**INSTRUCTIONS TO FOLLOW**
The output must be exactly the lines from the "tant de mal à l’Occident. Si nous" line through the end of the listing below, with no picture included.

**GIVEN RECORDS**
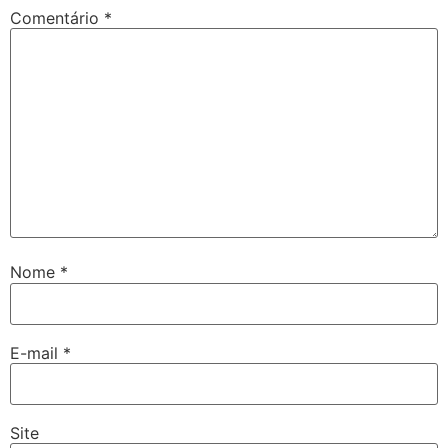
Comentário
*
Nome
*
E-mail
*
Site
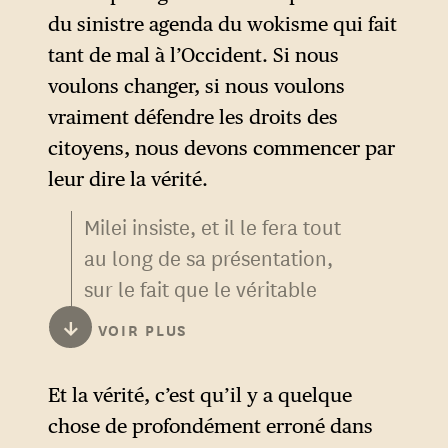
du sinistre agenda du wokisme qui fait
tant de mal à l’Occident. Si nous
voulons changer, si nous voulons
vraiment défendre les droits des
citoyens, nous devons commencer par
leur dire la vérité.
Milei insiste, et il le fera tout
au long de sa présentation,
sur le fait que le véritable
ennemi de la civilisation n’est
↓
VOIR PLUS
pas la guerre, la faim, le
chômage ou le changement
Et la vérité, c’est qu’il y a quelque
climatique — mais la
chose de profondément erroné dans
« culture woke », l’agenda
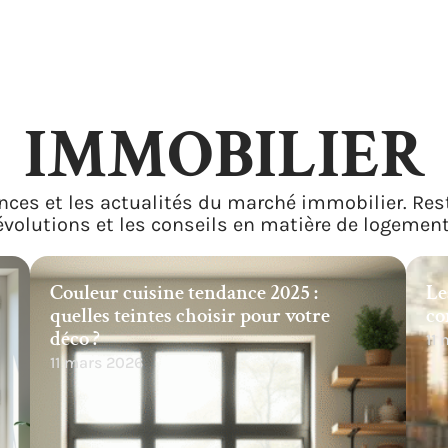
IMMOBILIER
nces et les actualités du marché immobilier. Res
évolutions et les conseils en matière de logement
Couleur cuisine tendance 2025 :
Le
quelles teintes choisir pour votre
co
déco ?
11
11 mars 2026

**ANSWER TO THIS TASK**
tant de mal à l’Occident. Si nous
voulons changer, si nous voulons
vraiment défendre les droits des
citoyens, nous devons commencer par
leur dire la vérité.
Milei insiste, et il le fera tout
au long de sa présentation,
sur le fait que le véritable
ennemi de la civilisation n’est
↓
VOIR PLUS
pas la guerre, la faim, le
chômage ou le changement
Et la vérité, c’est qu’il y a quelque
climatique — mais la
chose de profondément erroné dans
« culture woke », l’agenda
IMMOBILIER
nces et les actualités du marché immobilier. Res
évolutions et les conseils en matière de logement
Couleur cuisine tendance 2025 :
Le
quelles teintes choisir pour votre
co
déco ?
11
11 mars 2026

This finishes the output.